Top of RECORDS PROVIDED

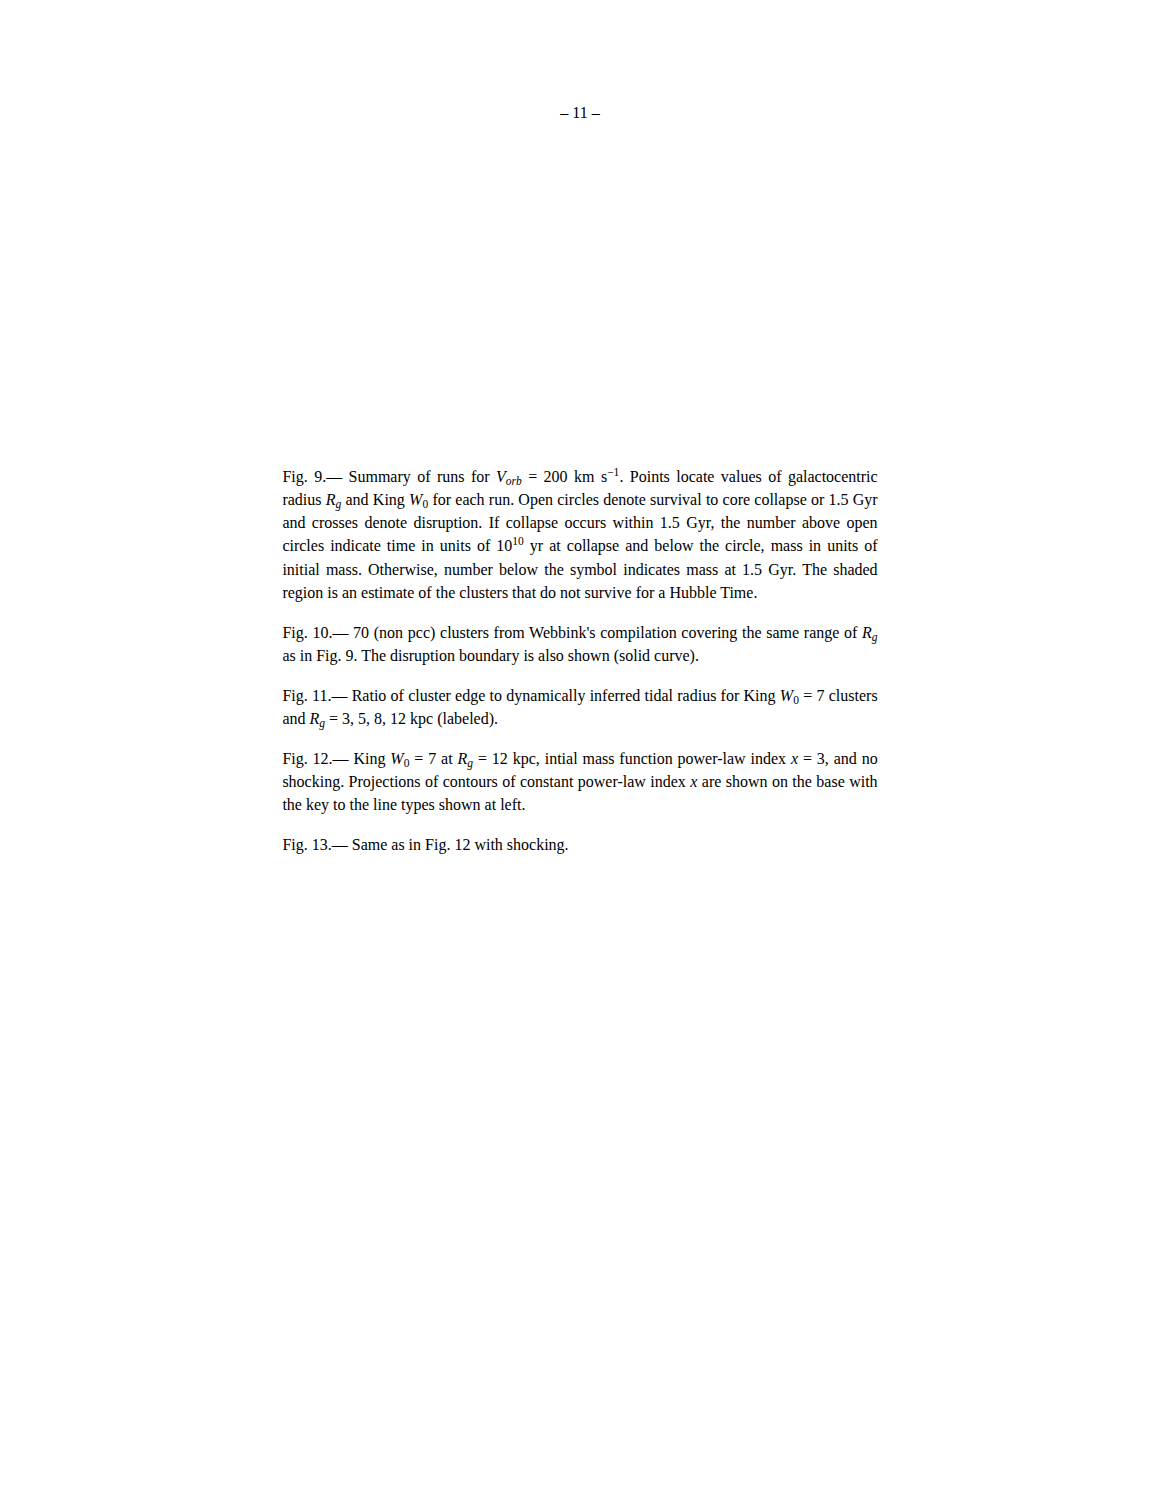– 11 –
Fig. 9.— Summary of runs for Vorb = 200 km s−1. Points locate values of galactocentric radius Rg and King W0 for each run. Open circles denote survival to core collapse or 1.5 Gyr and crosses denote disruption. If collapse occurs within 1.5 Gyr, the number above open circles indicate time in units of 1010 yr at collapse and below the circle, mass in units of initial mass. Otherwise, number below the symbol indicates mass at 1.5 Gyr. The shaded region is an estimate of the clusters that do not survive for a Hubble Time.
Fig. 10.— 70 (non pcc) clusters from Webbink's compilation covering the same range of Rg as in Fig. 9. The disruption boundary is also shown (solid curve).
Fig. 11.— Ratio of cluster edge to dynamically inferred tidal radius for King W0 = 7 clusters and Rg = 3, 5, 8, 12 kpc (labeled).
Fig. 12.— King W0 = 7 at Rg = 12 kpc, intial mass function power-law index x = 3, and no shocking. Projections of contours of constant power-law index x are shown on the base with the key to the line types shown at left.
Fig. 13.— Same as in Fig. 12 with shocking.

Bottom of RECORDS PROVIDED

→ **ASSIGNED TASK**
Above are some records; copy each line there that contains "shocking".

→ **SOLUTION TO THIS TASK**
Fig. 12.— King W0 = 7 at Rg = 12 kpc, intial mass function power-law index x = 3, and no shocking. Projections of contours of constant power-law index x are shown on the base with the key to the line types shown at left.
Fig. 13.— Same as in Fig. 12 with shocking.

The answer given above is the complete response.